### What is needed
Repeat the data that follows exactly, starting at the line with "de lever les" and ending at the line with "ción que había recibido un ciclo", and leave out every picture.

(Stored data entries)
※ ※ ※
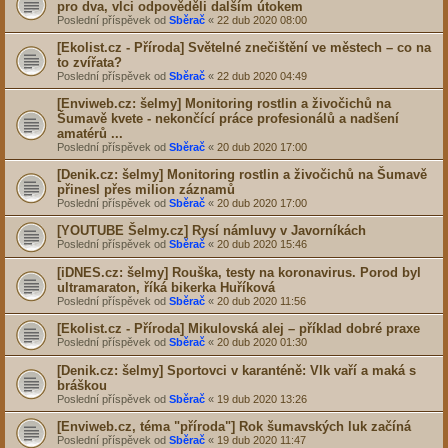
pro dva,
vlci
odpověděli dalším útokem
Poslední příspěvek od
Sběrač
«
22 dub 2020 08:00
[Ekolist.cz - Příroda] Světelné znečištění ve městech – co na
to zvířata?
Poslední příspěvek od
Sběrač
«
22 dub 2020 04:49
[Enviweb.cz: šelmy] Monitoring rostlin a živočichů na
Šumavě kvete - nekončící práce profesionálů a nadšení
amatérů ...
Poslední příspěvek od
Sběrač
«
20 dub 2020 17:00
[Denik.cz: šelmy] Monitoring rostlin a živočichů na Šumavě
přinesl přes milion záznamů
Poslední příspěvek od
Sběrač
«
20 dub 2020 17:00
[YOUTUBE Šelmy.cz] Rysí námluvy v Javorníkách
Poslední příspěvek od
Sběrač
«
20 dub 2020 15:46
[iDNES.cz: šelmy] Rouška, testy na koronavirus. Porod byl
ultramaraton, říká bikerka Huříková
Poslední příspěvek od
Sběrač
«
20 dub 2020 11:56
[Ekolist.cz - Příroda] Mikulovská alej – příklad dobré praxe
Poslední příspěvek od
Sběrač
«
20 dub 2020 01:30
[Denik.cz: šelmy] Sportovci v karanténě:
Vlk
vaří a maká s
bráškou
Poslední příspěvek od
Sběrač
«
19 dub 2020 13:26
[Enviweb.cz, téma "příroda"] Rok šumavských luk začíná
Poslední příspěvek od
Sběrač
«
19 dub 2020 11:47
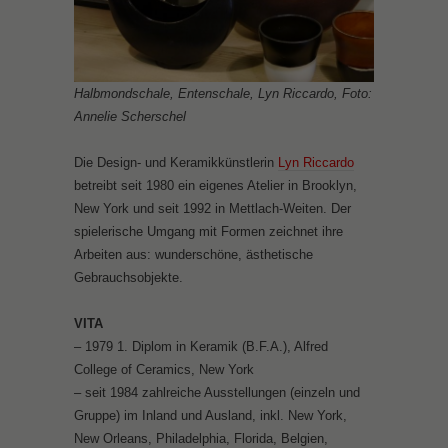
Halbmondschale, Entenschale, Lyn Riccardo, Foto:
Annelie Scherschel
Die Design- und Keramikkünstlerin
Lyn Riccardo
betreibt seit 1980 ein eigenes Atelier in Brooklyn,
New York und seit 1992 in Mettlach-Weiten. Der
spielerische Umgang mit Formen zeichnet ihre
Arbeiten aus: wunderschöne, ästhetische
Gebrauchsobjekte.
VITA
– 1979 1. Diplom in Keramik (B.F.A.), Alfred
College of Ceramics, New York
– seit 1984 zahlreiche Ausstellungen (einzeln und
Gruppe) im Inland und Ausland, inkl. New York,
New Orleans, Philadelphia, Florida, Belgien,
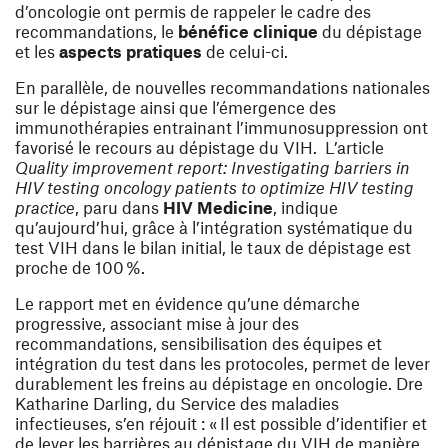
d’oncologie ont permis de rappeler le cadre des
recommandations, le
bénéfice clinique
du dépistage
et les
aspects pratiques
de celui-ci.
En parallèle, de nouvelles recommandations nationales
sur le dépistage ainsi que l’émergence des
immunothérapies entrainant l’immunosuppression ont
favorisé le recours au dépistage du VIH. L’article
Quality improvement report: Investigating barriers in
HIV testing oncology patients to optimize HIV testing
practice
, paru dans
HIV Medicine
, indique
qu’aujourd’hui, grâce à l’intégration systématique du
test VIH dans le bilan initial, le taux de dépistage est
proche de 100 %.
Le rapport met en évidence qu’une démarche
progressive, associant mise à jour des
recommandations, sensibilisation des équipes et
intégration du test dans les protocoles, permet de lever
durablement les freins au dépistage en oncologie. Dre
Katharine Darling, du Service des maladies
infectieuses, s’en réjouit : « Il est possible d’identifier et
de lever les barrières au dépistage du VIH de manière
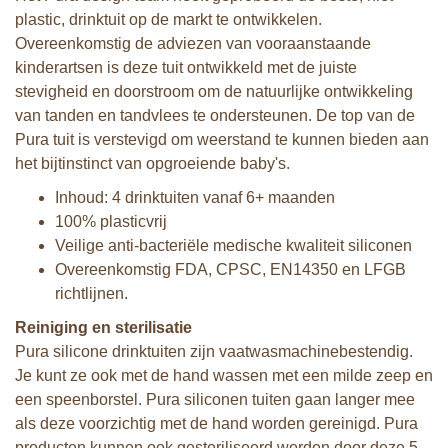
plastic, drinktuit op de markt te ontwikkelen.
Overeenkomstig de adviezen van vooraanstaande
kinderartsen is deze tuit ontwikkeld met de juiste
stevigheid en doorstroom om de natuurlijke ontwikkeling
van tanden en tandvlees te ondersteunen. De top van de
Pura tuit is verstevigd om weerstand te kunnen bieden aan
het bijtinstinct van opgroeiende baby's.
Inhoud: 4 drinktuiten vanaf 6+ maanden
100% plasticvrij
Veilige anti-bacteriële medische kwaliteit siliconen
Overeenkomstig FDA, CPSC, EN14350 en LFGB
richtlijnen.
Reiniging en sterilisatie
Pura silicone drinktuiten zijn vaatwasmachinebestendig.
Je kunt ze ook met de hand wassen met een milde zeep en
een speenborstel. Pura siliconen tuiten gaan langer mee
als deze voorzichtig met de hand worden gereinigd. Pura
producten kunnen ook gesteriliseerd worden door deze 5-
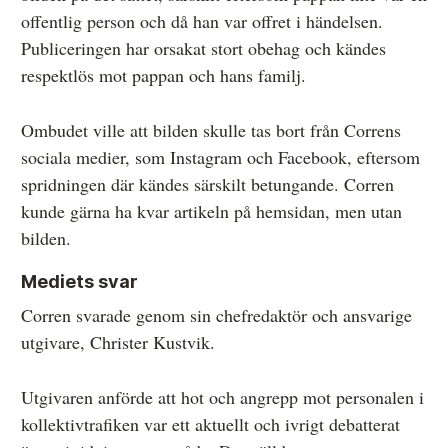
offentlig person och då han var offret i händelsen.
Publiceringen har orsakat stort obehag och kändes
respektlös mot pappan och hans familj.
Ombudet ville att bilden skulle tas bort från Correns
sociala medier, som Instagram och Facebook, eftersom
spridningen där kändes särskilt betungande. Corren
kunde gärna ha kvar artikeln på hemsidan, men utan
bilden.
Mediets svar
Corren svarade genom sin chefredaktör och ansvarige
utgivare, Christer Kustvik.
Utgivaren anförde att hot och angrepp mot personalen i
kollektivtrafiken var ett aktuellt och ivrigt debatterat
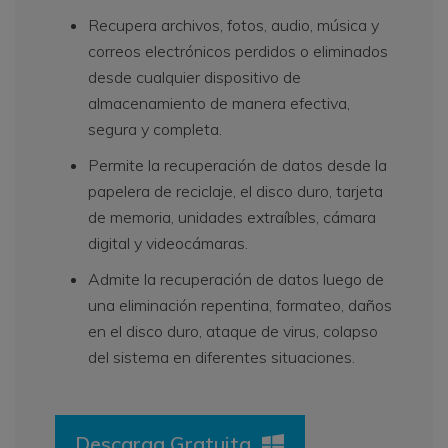
Recupera archivos, fotos, audio, música y
correos electrónicos perdidos o eliminados
desde cualquier dispositivo de
almacenamiento de manera efectiva,
segura y completa.
Permite la recuperación de datos desde la
papelera de reciclaje, el disco duro, tarjeta
de memoria, unidades extraíbles, cámara
digital y videocámaras.
Admite la recuperación de datos luego de
una eliminación repentina, formateo, daños
en el disco duro, ataque de virus, colapso
del sistema en diferentes situaciones.
Descarga Gratuita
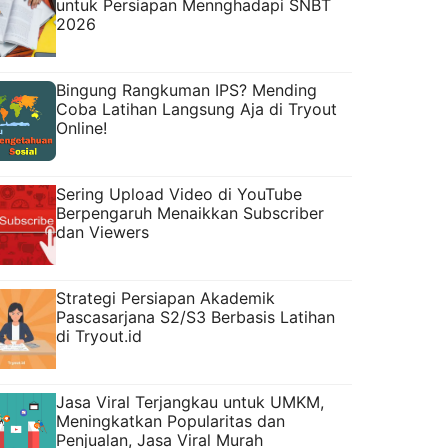
untuk Persiapan Mennghadapi SNBT
2026
Bingung Rangkuman IPS? Mending
Coba Latihan Langsung Aja di Tryout
Online!
Sering Upload Video di YouTube
Berpengaruh Menaikkan Subscriber
dan Viewers
Strategi Persiapan Akademik
Pascasarjana S2/S3 Berbasis Latihan
di Tryout.id
Jasa Viral Terjangkau untuk UMKM,
Meningkatkan Popularitas dan
Penjualan, Jasa Viral Murah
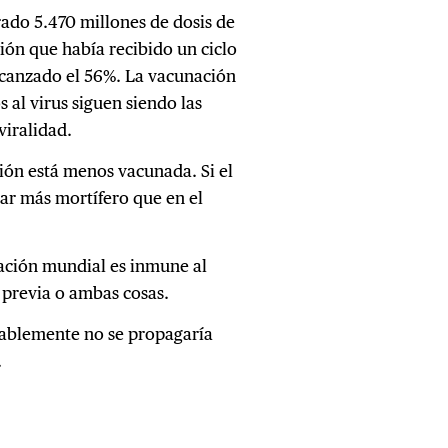
ado 5.470 millones de dosis de
ción que había recibido un ciclo
canzado el 56%. La vacunación
 al virus siguen siendo las
viralidad.
ción está menos vacunada. Si el
tar más mortífero que en el
lación mundial es inmune al
n previa o ambas cosas.
bablemente no se propagaría
.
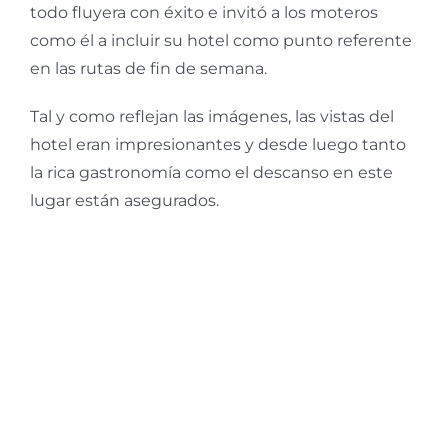
todo fluyera con éxito e invitó a los moteros
como él a incluir su hotel como punto referente
en las rutas de fin de semana.
Tal y como reflejan las imágenes, las vistas del
hotel eran impresionantes y desde luego tanto
la rica gastronomía como el descanso en este
lugar están asegurados.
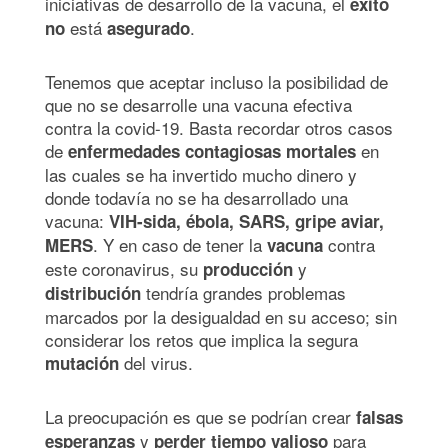
iniciativas de desarrollo de la vacuna, el
éxito
está
.
no
asegurado
Tenemos que aceptar incluso la posibilidad de
que no se desarrolle una vacuna efectiva
contra la covid-19. Basta recordar otros casos
de
en
enfermedades contagiosas mortales
las cuales se ha invertido mucho dinero y
donde todavía no se ha desarrollado una
vacuna:
VIH-sida, ébola, SARS, gripe aviar,
. Y en caso de tener la
contra
MERS
vacuna
este coronavirus, su
y
producción
tendría grandes problemas
distribución
marcados por la desigualdad en su acceso; sin
considerar los retos que implica la segura
del virus.
mutación
La preocupación es que se podrían crear
falsas
y
para
esperanzas
perder tiempo valioso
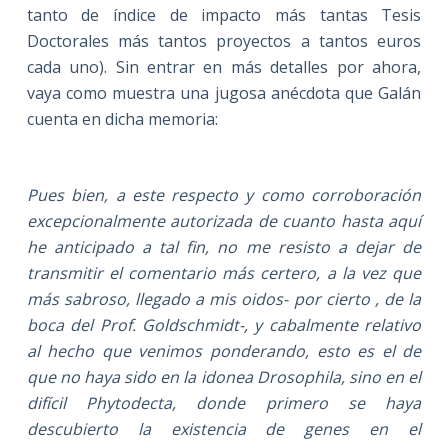
tanto de índice de impacto más tantas Tesis
Doctorales más tantos proyectos a tantos euros
cada uno). Sin entrar en más detalles por ahora,
vaya como muestra una jugosa anécdota que Galán
cuenta en dicha memoria:
Pues bien, a este respecto y como corroboración
excepcionalmente autorizada de cuanto hasta aquí
he anticipado a tal fin, no me resisto a dejar de
transmitir el comentario más certero, a la vez que
más sabroso, llegado a mis oidos- por cierto , de la
boca del Prof. Goldschmidt-, y cabalmente relativo
al hecho que venimos ponderando, esto es el de
que no haya sido en la idonea Drosophila, sino en el
difícil Phytodecta, donde primero se haya
descubierto la existencia de genes en el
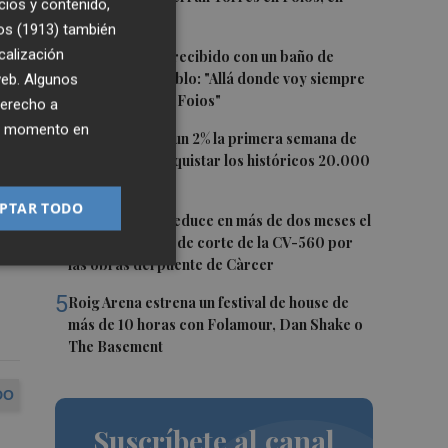
cios y contenido,
imágenes
os (1913)
también
2
calización
Ferran Torres, recibido con un baño de
masas en su pueblo: "Allá donde voy siempre
 web. Algunos
digo que soy de Foios"
derecho a
ier momento en
3
El Ibex 35 sube un 2% la primera semana de
agosto tras conquistar los históricos 20.000
puntos
ma
PTAR TODO
4
La Diputación reduce en más de dos meses el
tiempo previsto de corte de la CV-560 por
las obras del puente de Càrcer
5
Roig Arena estrena un festival de house de
más de 10 horas con Folamour, Dan Shake o
The Basement
DO
Suscríbete al canal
※ ※ ※
### Written answer
de lever les barrières au dépistage du VIH de manière
plastic, drinktuit op de markt te ontwikkelen.
Overeenkomstig de adviezen van vooraanstaande
kinderartsen is deze tuit ontwikkeld met de juiste
stevigheid en doorstroom om de natuurlijke ontwikkeling
van tanden en tandvlees te ondersteunen. De top van de
Pura tuit is verstevigd om weerstand te kunnen bieden aan
het bijtinstinct van opgroeiende baby's.
Inhoud: 4 drinktuiten vanaf 6+ maanden
100% plasticvrij
Veilige anti-bacteriële medische kwaliteit siliconen
Overeenkomstig FDA, CPSC, EN14350 en LFGB
richtlijnen.
Reiniging en sterilisatie
Pura silicone drinktuiten zijn vaatwasmachinebestendig.
Je kunt ze ook met de hand wassen met een milde zeep en
een speenborstel. Pura siliconen tuiten gaan langer mee
als deze voorzichtig met de hand worden gereinigd. Pura
producten kunnen ook gesteriliseerd worden door deze 5-
offentlig person och då han var offret i händelsen.
Publiceringen har orsakat stort obehag och kändes
respektlös mot pappan och hans familj.
Ombudet ville att bilden skulle tas bort från Correns
sociala medier, som Instagram och Facebook, eftersom
spridningen där kändes särskilt betungande. Corren
kunde gärna ha kvar artikeln på hemsidan, men utan
bilden.
Mediets svar
Corren svarade genom sin chefredaktör och ansvarige
utgivare, Christer Kustvik.
Utgivaren anförde att hot och angrepp mot personalen i
kollektivtrafiken var ett aktuellt och ivrigt debatterat
Recupera archivos, fotos, audio, música y
correos electrónicos perdidos o eliminados
desde cualquier dispositivo de
almacenamiento de manera efectiva,
segura y completa.
Permite la recuperación de datos desde la
papelera de reciclaje, el disco duro, tarjeta
de memoria, unidades extraíbles, cámara
digital y videocámaras.
Admite la recuperación de datos luego de
una eliminación repentina, formateo, daños
en el disco duro, ataque de virus, colapso
del sistema en diferentes situaciones.
Descarga Gratuita
untuk Persiapan Mennghadapi SNBT
2026
Bingung Rangkuman IPS? Mending
Coba Latihan Langsung Aja di Tryout
Online!
Sering Upload Video di YouTube
Berpengaruh Menaikkan Subscriber
dan Viewers
Strategi Persiapan Akademik
Pascasarjana S2/S3 Berbasis Latihan
di Tryout.id
Jasa Viral Terjangkau untuk UMKM,
Meningkatkan Popularitas dan
Penjualan, Jasa Viral Murah
ado 5.470 millones de dosis de
ción que había recibido un ciclo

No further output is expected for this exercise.